▶ [EXERCISE DESCRIPTION]
The lines to copy are those in the listing below that contain the word "center".

▶ [TASK DATA]
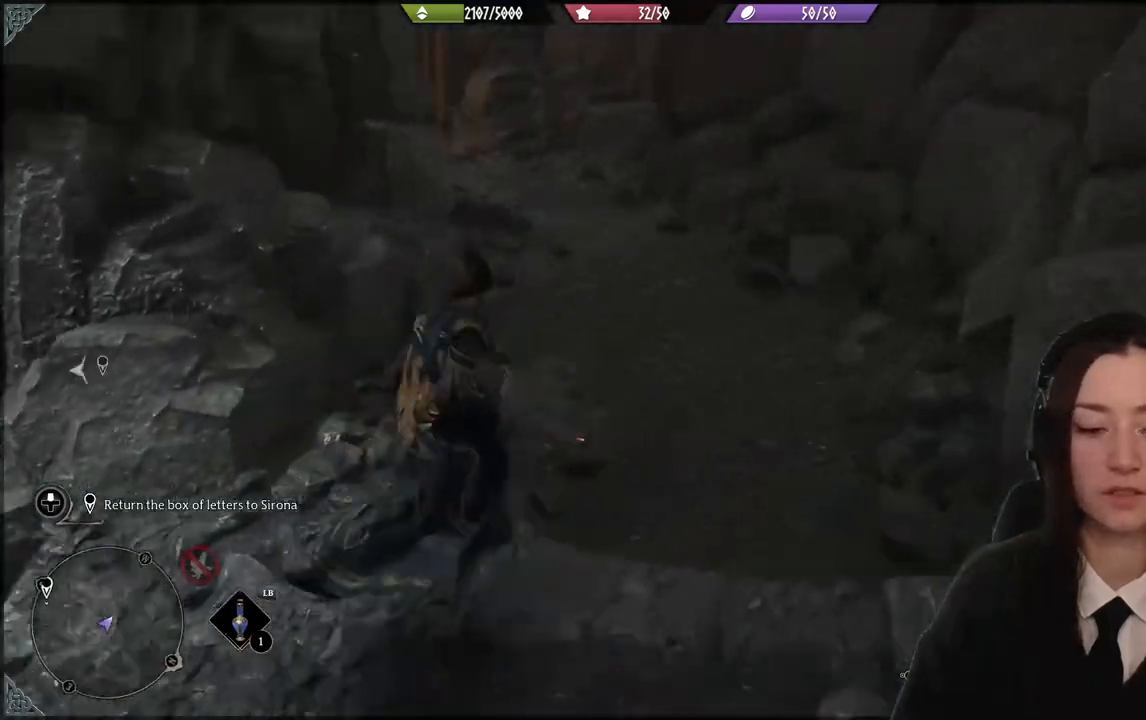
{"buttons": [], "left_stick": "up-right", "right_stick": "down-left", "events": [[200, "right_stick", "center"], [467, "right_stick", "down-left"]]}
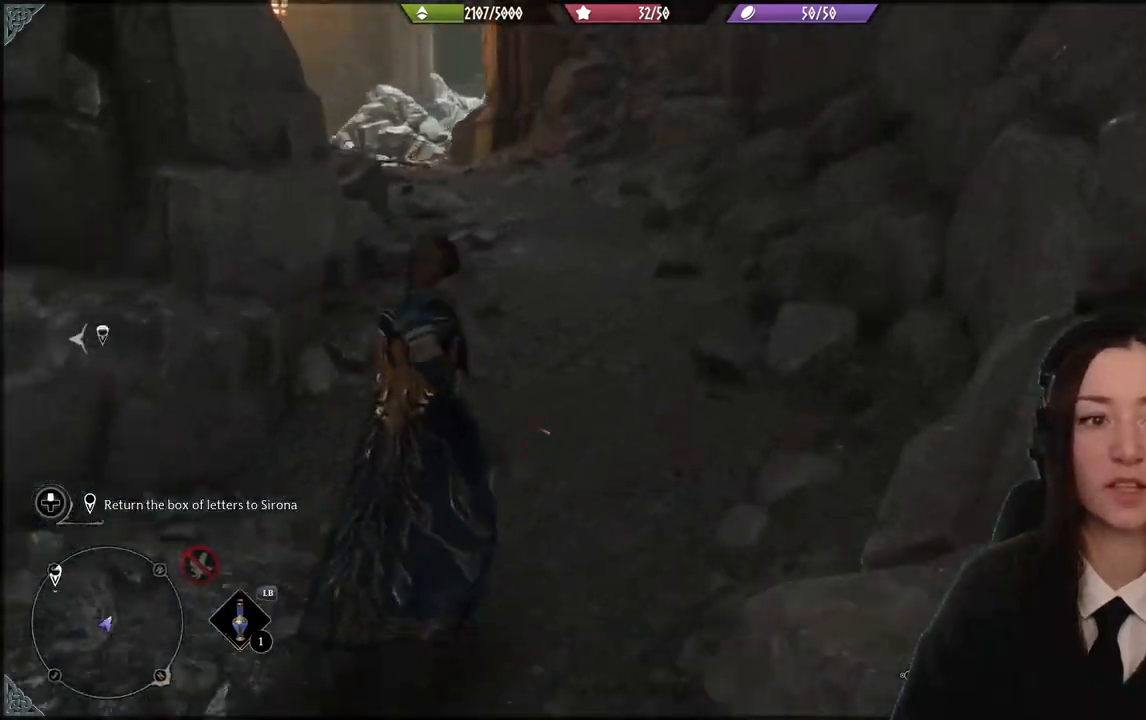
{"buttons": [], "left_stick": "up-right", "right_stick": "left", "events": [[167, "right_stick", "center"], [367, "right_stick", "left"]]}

--

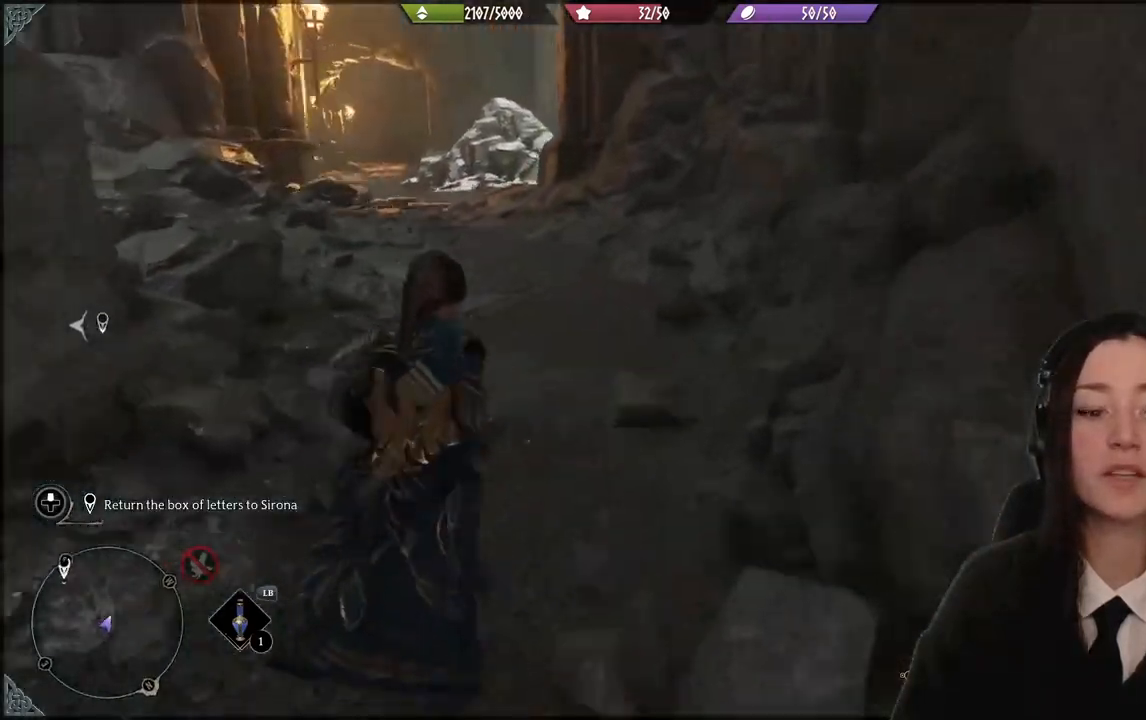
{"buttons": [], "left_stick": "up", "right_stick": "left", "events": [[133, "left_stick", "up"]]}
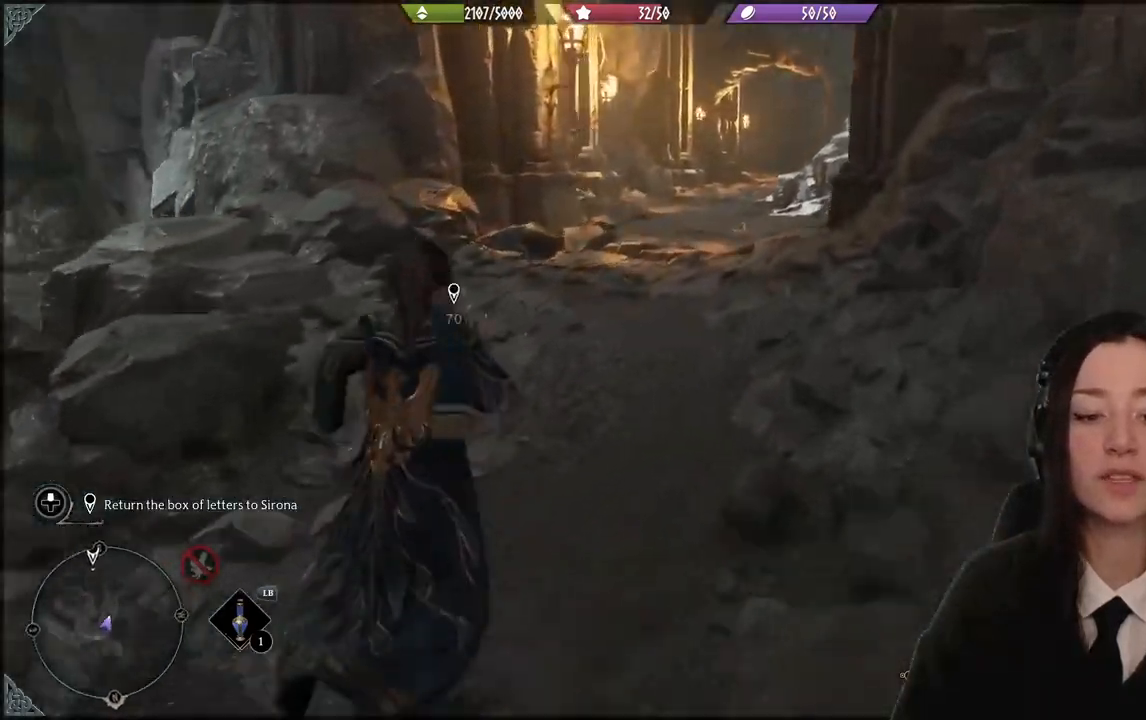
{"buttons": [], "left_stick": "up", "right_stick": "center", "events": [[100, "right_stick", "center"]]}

==

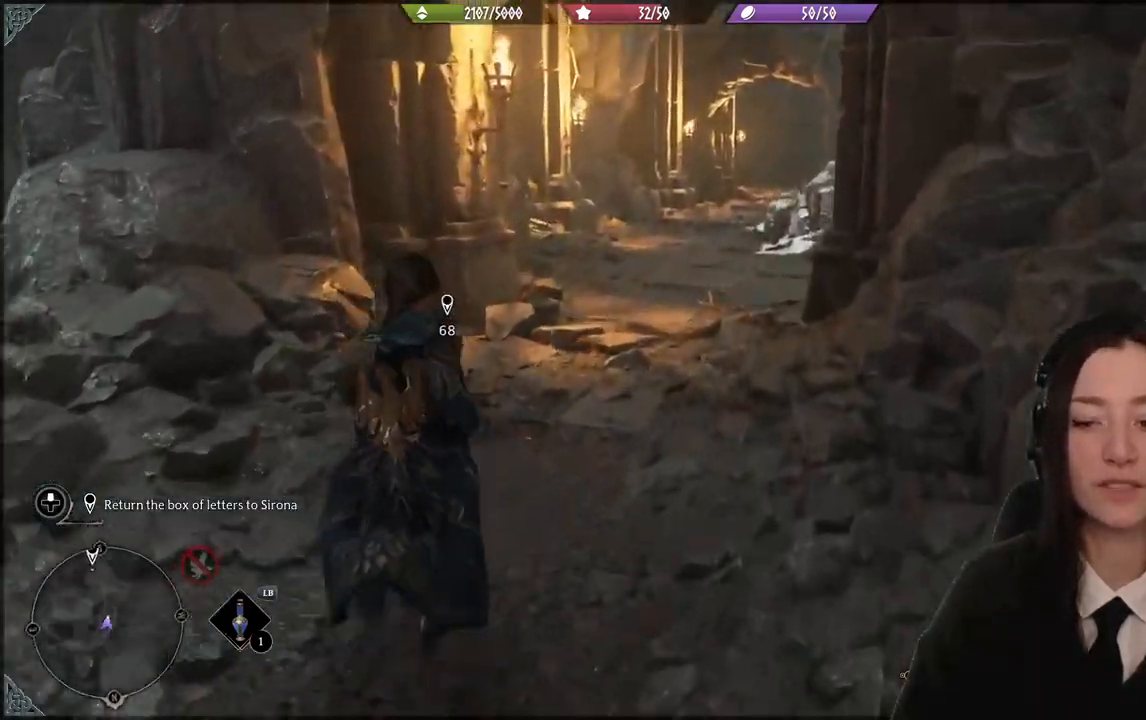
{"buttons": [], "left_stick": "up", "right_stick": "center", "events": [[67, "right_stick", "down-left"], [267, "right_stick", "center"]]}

▶ [WRITTEN RESPONSE]
{"buttons": [], "left_stick": "up-right", "right_stick": "down-left", "events": [[200, "right_stick", "center"], [467, "right_stick", "down-left"]]}
{"buttons": [], "left_stick": "up-right", "right_stick": "left", "events": [[167, "right_stick", "center"], [367, "right_stick", "left"]]}
{"buttons": [], "left_stick": "up", "right_stick": "center", "events": [[100, "right_stick", "center"]]}
{"buttons": [], "left_stick": "up", "right_stick": "center", "events": [[67, "right_stick", "down-left"], [267, "right_stick", "center"]]}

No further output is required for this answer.